Tommy Milner qualified the sister #4 Corvette second with a lap of 1:17.098 (91.893 mph). Cooper MacNeil was third in the #79 WeatherTech Racing Porsche 911 RSR-19 at 1:19.686 (88.908 mph).


GTD Qualifying

Madison Snow and Bryan Sellers have kept the #1 Paul Miller Racing Lamborghini Huracán GT3 in the GT Daytona (GTD) title chase without winning a race yet in 2021. Snow put them in position to snag that first victory and close their points deficit when he captured the Motul Pole Award in Friday’s qualifying.

Snow clocked a lap of 1:19.475 (89.145 mph) with two minutes remaining in the GTD grid qualifying session to notch his second pole of the season and fifth of his WeatherTech Championship career. Snow edged Robby Foley (#96 Turner Motorsport BMW M6 GT3) by 0.134 seconds for the honor.

“It’s always an advantage to start at the front, but I would even say more so being a street course where it’s hard to pass,” Snow said. “But I think the biggest thing is it’s risky to pass on street courses. It’s definitely wonderful to start up front.”

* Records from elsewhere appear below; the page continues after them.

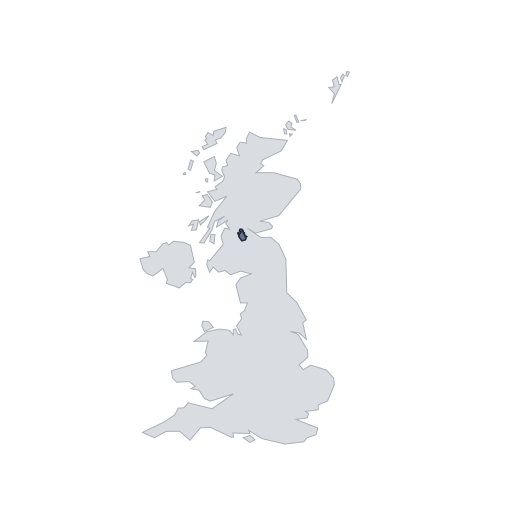 where North Lanarkshire sits in United Kingdom, rotated 16°
{"feature_id": "GBR-2007", "entity_name": "North Lanarkshire", "entity_type": "Unitary District", "adm_level": 1, "iso_a3": "GBR", "parent_name": "United Kingdom", "parent_adm1": "", "projection": "albers", "projection_center": [-3.971, 55.879], "detail": "fine", "context": "in_parent", "style": "filled", "palette": "slate", "viewbox_px": 512, "rotation_deg": 16, "n_neighbors": 0, "source": "natural_earth", "source_scale": "10m", "svg_char_len": 4567}
<svg xmlns="http://www.w3.org/2000/svg" viewBox="0 0 512 512"><g transform="rotate(16 256 256)"><path d="M272.2,394.7L252.2,408.1L245.9,407.3L238.2,400.7L230.1,401.5L233.5,398.1L226.6,395.1L214.5,399.2L209.4,396.2L206.3,389.6L232.2,373.1L236.1,365.1L233.9,362.6L233.4,351.0L220.1,355.1L229.6,342.4L241.0,336.3L250.8,334.8L256.0,338.0L254.4,333.0L256.6,331.7L260.0,336.2L263.8,336.0L256.6,328.5L259.6,320.2L256.8,316.1L260.0,311.6L260.6,303.5L254.0,305.4L244.6,289.1L247.3,281.3L256.5,274.4L245.4,274.8L236.6,281.0L230.2,278.5L224.5,281.8L218.0,278.5L215.9,284.3L211.1,277.9L210.4,273.1L212.9,273.1L221.3,253.9L216.8,246.4L218.3,237.8L223.4,237.5L218.0,233.2L219.0,229.2L210.1,239.2L210.1,232.5L214.9,226.3L206.7,234.2L206.4,243.6L202.5,257.8L198.0,258.7L203.9,242.3L201.5,241.9L203.7,225.5L211.3,206.6L201.5,214.8L191.8,207.6L200.2,202.7L197.5,200.8L203.3,193.5L204.0,188.6L199.4,183.0L199.3,179.6L203.8,176.8L200.7,172.1L203.6,164.2L212.6,164.4L207.6,157.2L209.3,150.9L215.8,150.1L214.3,145.5L215.8,138.7L227.2,140.9L254.3,136.2L251.3,148.0L235.9,161.7L235.0,165.7L238.6,167.0L233.0,176.0L249.9,171.0L274.4,170.8L278.7,174.1L280.6,179.2L266.7,211.0L250.1,221.5L258.9,220.1L263.8,223.0L263.4,225.5L249.1,234.2L240.1,231.7L255.7,236.9L265.1,233.9L274.7,238.4L285.5,250.6L295.7,282.8L308.3,289.7L321.9,303.5L319.4,307.3L327.4,322.3L318.6,318.0L309.9,319.0L318.1,319.7L331.5,332.4L333.8,338.8L327.4,348.8L332.9,352.1L338.8,345.8L355.1,346.2L364.3,351.9L366.8,358.3L364.7,375.7L356.9,381.9L358.2,386.6L346.4,391.8L349.9,393.0L350.0,397.4L339.4,402.1L362.8,404.3L363.0,411.1L355.0,416.8L353.3,421.4L335.8,428.7L312.2,429.9L297.0,425.6L299.1,428.4L282.6,432.5L284.4,436.1L282.6,437.0L259.5,433.3L249.9,436.5L243.3,451.3L230.9,445.5L218.1,449.3L208.5,458.6L195.5,456.9L214.2,440.1L221.7,431.1L223.2,423.6L228.6,421.8L231.2,415.8L256.0,415.0L272.2,394.7ZM191.1,307.8L177.2,307.0L177.5,303.1L169.9,293.6L162.5,303.6L156.3,302.9L151.0,299.9L145.2,290.6L154.0,285.8L150.8,281.7L158.8,279.5L163.0,270.0L166.5,267.7L169.0,269.5L172.5,264.6L182.7,262.8L190.1,263.9L198.5,279.2L194.9,285.7L201.3,285.0L203.6,291.2L203.3,293.4L199.3,289.3L199.5,295.6L201.6,296.0L200.4,299.7L195.6,301.0L191.1,307.8ZM192.4,145.8L189.7,152.3L185.0,155.7L187.5,158.5L176.5,168.2L174.0,165.7L178.7,161.8L174.9,158.7L176.4,156.9L174.4,155.2L175.8,150.5L181.7,152.0L180.9,147.7L191.8,140.6L192.4,145.8ZM192.4,178.0L192.4,185.2L201.8,188.7L195.1,195.4L194.3,189.5L188.5,189.3L179.9,179.9L188.4,171.8L192.4,178.0ZM284.5,61.4L288.7,68.5L290.6,67.4L286.8,88.7L286.6,78.4L279.4,73.9L284.7,71.8L280.9,65.9L284.5,61.4ZM198.7,221.8L187.5,223.4L191.4,216.1L187.7,213.0L192.3,210.3L199.2,216.3L198.7,221.8ZM228.6,332.2L234.6,336.4L227.2,342.8L223.2,338.1L222.9,333.3L228.6,332.2ZM190.9,237.1L191.5,247.4L186.8,249.2L187.1,242.7L183.0,245.6L184.8,239.8L190.9,237.1ZM254.1,118.8L253.8,122.3L259.8,124.1L251.9,125.6L248.3,121.9L250.3,117.2L254.1,118.8ZM212.2,255.8L207.4,254.5L206.7,247.5L210.6,246.6L212.2,255.8ZM305.7,433.0L301.4,437.0L293.8,434.3L299.7,430.1L305.7,433.0ZM194.1,241.6L192.1,238.6L199.6,230.3L198.0,234.5L194.1,241.6ZM171.4,170.5L173.5,172.7L171.6,176.2L165.0,173.3L171.4,170.5ZM169.5,191.8L166.8,191.1L166.7,181.7L169.6,182.1L169.5,191.8ZM290.6,64.8L288.2,61.5L289.4,57.1L291.3,58.3L290.6,64.8ZM260.2,115.4L258.6,116.4L254.0,110.4L255.4,109.5L260.2,115.4ZM252.0,130.3L249.8,130.7L247.5,126.0L249.9,126.1L252.0,130.3ZM295.1,53.4L294.4,58.2L292.6,57.8L292.5,53.6L295.1,53.4ZM266.0,112.1L261.5,113.8L266.4,111.1L266.0,112.1ZM189.1,198.2L187.7,198.6L186.0,196.1L188.3,195.0L189.1,198.2ZM257.2,128.9L255.7,131.6L254.5,129.2L257.2,128.9ZM183.5,210.7L180.5,211.9L184.5,209.3L183.5,210.7ZM165.8,197.2L164.0,197.7L163.2,196.8L165.1,195.2L165.8,197.2Z" fill="#d9dde1" stroke="#a8b0b8" stroke-width="1"/><path d="M235.3,234.3L235.5,234.8L235.6,235.1L236.3,235.0L236.2,235.8L237.0,235.8L237.1,236.4L237.3,236.8L238.5,236.9L238.6,237.0L237.9,237.8L238.7,238.4L239.6,238.8L239.7,239.2L239.5,239.4L240.1,240.1L241.4,239.6L241.9,239.9L241.8,240.1L241.3,240.3L241.1,240.6L241.6,242.3L241.6,242.6L241.3,243.2L241.3,243.4L240.3,244.1L238.9,244.9L238.2,245.3L237.9,245.2L237.3,244.7L236.1,243.7L234.3,242.3L233.9,241.8L233.9,241.7L233.9,241.2L234.2,240.7L234.2,240.4L234.0,240.2L233.7,240.2L233.2,240.2L232.9,240.0L232.4,239.4L232.1,239.0L232.1,238.8L232.6,238.6L233.6,238.7L234.2,238.7L234.5,238.6L234.8,238.1L234.9,237.4L234.9,237.0L234.7,236.8L234.1,236.8L233.6,236.9L233.4,237.0L233.2,236.7L233.1,235.9L233.1,235.0L233.4,234.9L234.0,234.3L235.3,234.3Z" fill="#64748b" stroke="#1e293b" stroke-width="1.5"/></g></svg>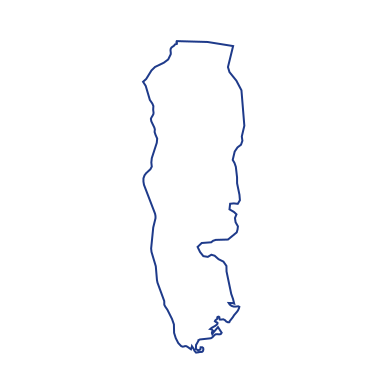 Mtwara, orthographic projection, rotated 108°
{"feature_id": "TZA-3388", "entity_name": "Mtwara", "entity_type": "Region", "adm_level": 1, "iso_a3": "TZA", "parent_name": "United Republic of Tanzania", "parent_adm1": "", "projection": "orthographic", "projection_center": [39.572, -10.772], "detail": "fine", "context": "isolated", "style": "outline", "palette": "blue", "viewbox_px": 384, "rotation_deg": 108, "n_neighbors": 0, "source": "natural_earth", "source_scale": "10m", "svg_char_len": 2564}
<svg xmlns="http://www.w3.org/2000/svg" viewBox="0 0 384 384"><g transform="rotate(108 192 192)"><path d="M341.9,154.7L339.9,158.4L336.0,162.3L331.5,165.5L323.5,168.3L318.9,171.8L311.6,179.0L309.2,182.1L307.8,183.5L304.3,184.7L288.9,196.8L286.6,198.1L273.8,203.5L261.5,212.0L258.4,213.4L237.7,217.9L228.2,218.6L226.1,219.3L224.1,220.4L200.0,239.9L197.1,241.4L194.0,242.4L190.8,242.3L188.2,241.4L183.2,238.6L180.3,238.1L176.5,239.8L172.2,240.7L156.1,240.7L152.0,241.6L148.7,244.5L146.5,246.1L143.9,246.7L142.3,247.8L137.4,252.5L135.2,253.7L133.8,253.6L131.2,253.0L129.7,252.8L128.4,253.1L125.9,254.3L122.2,255.3L120.2,257.0L117.5,260.5L105.4,268.8L102.3,272.6L98.7,270.5L88.9,268.1L84.5,265.8L77.7,258.7L73.3,255.6L67.6,254.8L66.4,255.1L63.7,256.3L62.2,256.5L60.8,256.1L58.4,254.3L57.2,253.9L56.8,253.7L56.1,252.6L55.9,252.2L55.1,252.3L54.5,252.6L54.1,252.9L54.1,253.1L53.2,253.1L44.5,223.5L40.5,198.0L62.1,196.4L66.4,193.4L72.4,184.2L80.0,176.4L112.8,162.7L123.8,161.8L127.7,159.9L131.9,160.0L135.5,162.5L140.3,163.9L148.9,163.2L151.2,160.6L154.5,158.1L164.1,153.7L169.8,151.8L180.0,146.0L185.0,143.9L189.1,144.8L189.9,148.7L191.4,152.1L196.9,151.0L198.1,145.7L199.5,142.8L203.5,143.1L207.3,141.2L210.5,137.7L213.6,137.1L216.6,137.0L226.1,143.1L230.2,154.6L231.9,156.9L233.9,158.2L237.5,167.0L242.5,169.7L246.6,165.8L249.5,161.4L248.8,156.9L245.7,154.2L245.6,150.8L247.7,146.0L248.5,140.6L251.7,136.4L256.9,134.6L276.8,123.2L281.1,119.9L285.1,117.4L285.1,119.0L286.2,122.8L287.4,121.3L288.1,119.2L288.1,117.0L287.5,115.1L286.4,112.6L286.6,111.5L288.1,111.4L290.5,111.7L292.3,112.3L296.1,113.9L298.5,114.5L303.4,116.3L304.0,116.2L304.4,116.4L304.8,117.7L304.6,119.4L303.7,121.0L303.4,122.9L304.4,125.0L304.7,126.2L303.8,126.8L302.6,127.3L302.3,128.1L302.9,129.1L303.5,129.2L304.2,128.9L304.8,128.8L306.8,130.1L307.8,130.3L308.2,129.3L308.3,128.0L308.7,127.2L309.5,127.1L310.8,127.6L312.3,128.7L315.1,131.3L316.7,132.3L316.6,131.2L316.8,130.4L317.2,129.7L317.5,128.8L318.5,129.5L319.2,129.7L320.0,129.5L320.9,128.8L318.9,128.2L312.5,125.5L316.7,120.3L318.3,120.8L319.0,122.2L319.4,124.0L320.0,125.5L321.1,126.4L323.9,127.7L325.2,128.8L325.8,130.0L329.8,138.9L331.0,140.1L331.4,139.9L335.5,140.7L336.1,140.9L340.1,139.8L340.7,137.3L339.2,135.4L337.0,135.8L336.5,134.3L336.9,133.2L338.0,132.6L339.6,132.4L340.7,132.8L341.3,133.8L341.7,135.1L342.4,136.2L343.5,138.5L342.3,140.5L340.3,142.4L338.7,144.4L339.5,144.3L341.1,144.4L341.9,144.4L340.6,148.6L340.4,150.0L340.7,151.0L341.4,151.9L342.0,153.1L341.9,154.7Z" fill="none" stroke="#1e3a8a" stroke-width="2"/></g></svg>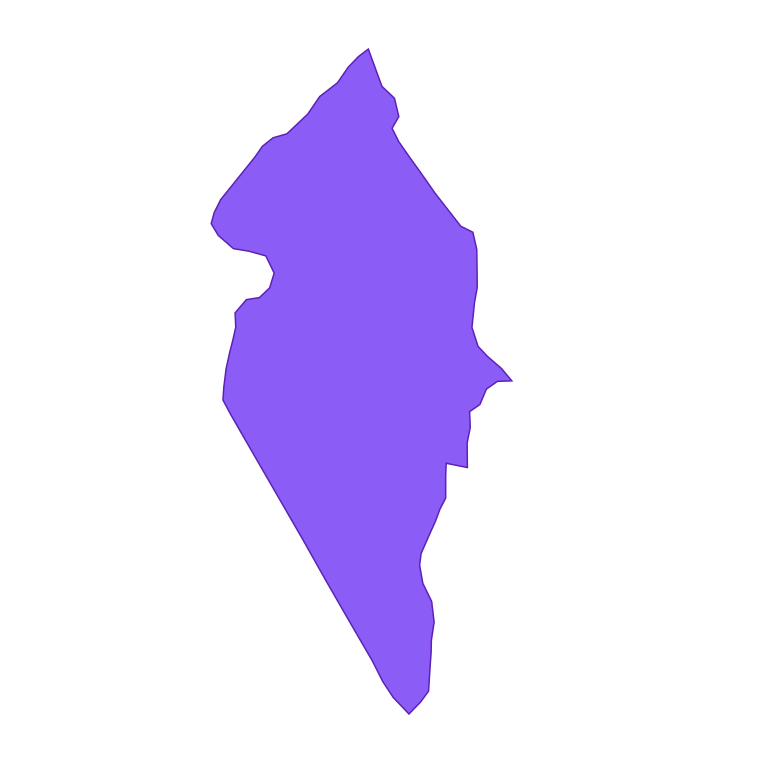 Chã Grande, Pernambuco, Brazil (Natural Earth projection), rotated 332°
{"feature_id": "56859067B3867057012791", "entity_name": "Chã Grande", "entity_type": "district", "adm_level": 2, "iso_a3": "BRA", "parent_name": "Brazil", "parent_adm1": "Pernambuco", "projection": "natural_earth1", "projection_center": [-35.47, -8.238], "detail": "fine", "context": "isolated", "style": "filled", "palette": "violet", "viewbox_px": 768, "rotation_deg": 332, "n_neighbors": 0, "source": "geoboundaries", "source_scale": "gbopen_adm2", "svg_char_len": 1151}
<svg xmlns="http://www.w3.org/2000/svg" viewBox="0 0 768 768"><g transform="rotate(332 384 384)"><path d="M418.4,496.9L429.8,475.0L439.8,462.8L446.6,448.6L459.1,447.1L472.0,436.6L485.4,434.9L498.3,441.2L495.0,425.4L488.2,407.9L484.7,394.9L488.2,375.4L502.2,354.5L511.6,342.6L519.7,327.0L529.1,308.7L533.7,291.7L525.9,280.8L518.6,239.1L516.9,224.6L515.1,210.8L512.7,192.8L510.8,177.0L511.2,162.0L522.6,154.9L527.4,136.6L521.9,120.3L524.1,104.5L527.4,80.9L515.1,82.9L501.1,87.5L484.3,96.2L462.2,100.0L443.3,109.9L415.7,117.5L401.7,114.5L388.2,117.0L376.8,122.9L326.4,144.5L314.6,152.9L306.7,161.3L307.4,175.0L314.6,193.8L326.9,203.2L339.8,215.4L339.1,234.5L328.2,245.4L314.6,249.2L302.1,244.9L285.9,251.3L279.8,264.2L271.3,274.1L262.9,283.3L251.8,296.3L240.8,312.0L234.3,322.5L234.3,338.0L235.4,372.0L239.3,483.7L240.4,530.0L241.9,575.0L243.7,623.3L243.2,646.2L245.0,665.2L251.1,687.1L266.9,682.0L279.1,676.2L293.2,653.3L299.3,643.6L305.6,632.4L316.4,617.9L324.0,598.4L324.7,578.3L330.4,560.7L337.2,551.1L353.4,538.3L365.2,529.2L374.6,520.8L384.9,513.7L395.6,493.6L401.7,483.2L418.4,496.9Z" fill="#8b5cf6" stroke="#5b21b6" stroke-width="1.5"/></g></svg>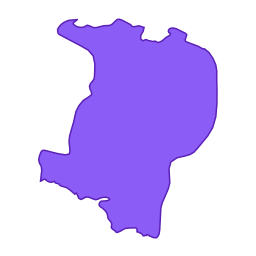 the border of Los Ríos, rotated 273°
{"feature_id": "CHL-2701", "entity_name": "Los Ríos", "entity_type": "Region", "adm_level": 1, "iso_a3": "CHL", "parent_name": "Chile", "parent_adm1": "", "projection": "equal_earth", "projection_center": [-72.592, -40.02], "detail": "fine", "context": "isolated", "style": "filled", "palette": "violet", "viewbox_px": 256, "rotation_deg": 273, "n_neighbors": 0, "source": "natural_earth", "source_scale": "10m", "svg_char_len": 3210}
<svg xmlns="http://www.w3.org/2000/svg" viewBox="0 0 256 256"><g transform="rotate(273 128 128)"><path d="M233.9,72.1L230.2,67.9L229.0,67.9L227.4,69.9L226.4,72.3L226.0,75.2L226.3,78.1L228.5,81.9L228.0,84.2L227.0,86.6L226.4,89.0L226.8,91.8L228.6,97.5L229.1,100.4L229.3,103.3L229.9,105.3L230.9,106.8L234.4,110.0L235.8,111.6L236.2,113.5L235.4,116.4L231.5,124.9L231.0,125.6L230.3,126.2L229.7,126.8L229.4,128.0L229.6,129.5L230.4,132.3L230.6,133.7L229.3,138.8L225.4,138.1L220.9,135.8L217.4,136.2L216.1,138.0L216.0,138.9L216.8,140.0L217.2,141.1L217.0,142.2L216.5,143.4L215.8,147.5L215.7,148.9L216.2,150.2L216.1,150.7L215.2,152.6L215.0,153.6L215.8,155.9L217.2,157.9L220.4,161.2L222.4,164.4L223.2,165.1L224.5,165.4L224.9,164.9L225.1,164.2L225.6,163.7L227.0,163.2L227.7,163.3L228.9,164.0L229.6,164.9L230.0,166.1L230.2,167.4L230.1,168.8L229.7,170.9L225.5,180.6L224.5,181.7L223.2,181.6L218.9,180.4L217.7,180.8L216.9,182.4L213.1,194.3L211.3,197.8L211.0,198.8L211.1,200.1L207.9,204.6L202.3,209.0L195.8,212.3L189.9,213.6L182.0,214.0L170.2,214.9L156.7,215.5L143.7,215.1L132.8,212.5L124.1,207.9L117.1,202.7L111.3,198.4L107.3,195.1L104.8,191.4L103.0,186.3L100.9,178.7L96.4,172.6L89.5,171.1L81.9,171.9L75.5,172.6L69.4,171.4L62.3,168.8L55.4,166.2L50.0,165.0L45.1,165.0L39.4,165.0L33.6,165.0L28.0,165.0L23.8,164.6L21.3,163.5L20.1,162.4L19.8,162.0L19.8,160.3L20.0,158.8L20.9,156.4L21.3,154.9L22.2,154.2L22.5,153.4L22.4,152.7L22.2,152.0L21.9,151.4L21.7,151.6L21.7,150.9L21.1,149.6L21.1,148.9L22.7,147.6L23.2,147.1L24.7,143.2L24.8,142.4L26.0,142.4L27.2,142.3L28.3,141.6L28.7,140.2L28.2,134.5L27.8,131.7L27.2,129.7L24.5,125.6L23.1,122.7L23.4,121.4L24.3,120.8L26.2,117.9L27.2,116.8L28.3,116.5L31.3,116.8L33.5,115.7L36.4,112.9L41.0,111.8L43.0,110.6L44.9,108.8L46.6,106.7L48.1,104.2L49.0,103.4L50.4,103.1L51.4,103.3L52.4,103.9L53.3,104.7L53.6,105.4L53.9,108.4L54.5,111.6L55.6,113.4L57.1,112.3L57.7,109.6L57.4,106.6L56.5,103.7L55.3,101.7L54.7,99.4L55.4,96.6L56.5,93.7L57.0,91.2L56.3,88.5L55.0,86.6L54.2,84.8L55.2,82.5L59.0,80.7L60.3,79.6L59.1,78.4L63.3,73.0L65.2,69.8L66.0,66.9L66.2,65.6L66.7,63.9L67.5,62.5L68.5,61.9L68.7,61.2L69.0,59.6L69.5,58.1L70.9,57.3L69.8,54.5L70.0,52.1L71.0,49.8L72.6,47.6L72.4,46.7L70.5,44.0L70.3,43.4L73.0,43.6L75.7,43.7L78.3,43.9L80.9,44.1L82.1,43.9L83.3,43.7L84.4,43.5L85.6,43.2L86.0,42.9L86.4,42.7L86.8,42.4L87.2,42.1L87.8,41.7L89.5,41.0L91.9,40.5L94.8,40.9L97.7,41.7L99.9,42.6L101.2,43.9L101.3,46.3L100.2,51.6L98.7,59.5L97.9,66.9L99.0,70.7L101.3,71.2L104.0,71.0L107.2,70.5L111.3,69.8L117.0,70.1L124.1,71.7L131.1,73.4L136.6,74.3L141.8,75.2L147.8,77.9L153.2,81.9L156.8,86.9L159.3,89.9L161.9,89.6L164.8,88.1L167.8,87.3L170.5,88.3L172.6,89.9L174.9,91.4L177.7,91.8L182.9,91.8L190.5,91.5L198.1,89.5L203.7,84.2L207.3,77.1L211.2,68.7L215.0,60.5L217.9,54.2L219.1,53.2L220.8,52.7L222.4,52.6L223.1,52.6L223.5,52.9L224.0,53.1L224.4,53.3L224.8,53.5L225.2,53.8L225.6,54.1L226.0,54.3L226.4,54.6L226.9,55.0L227.3,55.4L227.7,55.8L228.2,56.2L228.6,56.7L229.0,57.2L229.5,57.7L229.9,58.2L230.3,58.9L230.7,59.7L231.1,60.4L231.5,61.1L231.7,61.7L232.0,62.4L232.3,63.0L232.5,63.6L232.7,65.3L233.0,67.1L233.2,68.9L233.4,70.6L233.5,71.0L233.7,71.4L233.8,71.8L233.9,72.1Z" fill="#8b5cf6" stroke="#5b21b6" stroke-width="1.5"/></g></svg>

In the ensuing GTD points qualifying segment, Laurens Vanthoor turned a class track record lap of 1:18.957 (89.729 mph) to lead the 17-car field and reel in the maximum 35 points for the #9 Pfaff Motorsports Porsche 911 GT3R. It allowed Vanthoor and co-driver Zacharie Robichon – who are riding a two-race win streak – to climb within 20 points of Foley and #96 BMW co-driver Bill Auberlen for the GTD championship lead.

Roman De Angelis and Ross Gunn of the #23 Heart of Racing Team Aston Martin Vantage GT3 are third in the standings, 54 points out of the lead. Sellers ran second to Vanthoor in the GTD points qualifying session to draw the #1 Lamborghini within 82 points of first place.

“The points for the top four (teams) in our GTD class is all super tight, so it gives us a good advantage going into the race,” Snow said. “This is the best foot forward that we can go with for tomorrow, so we’ll see.”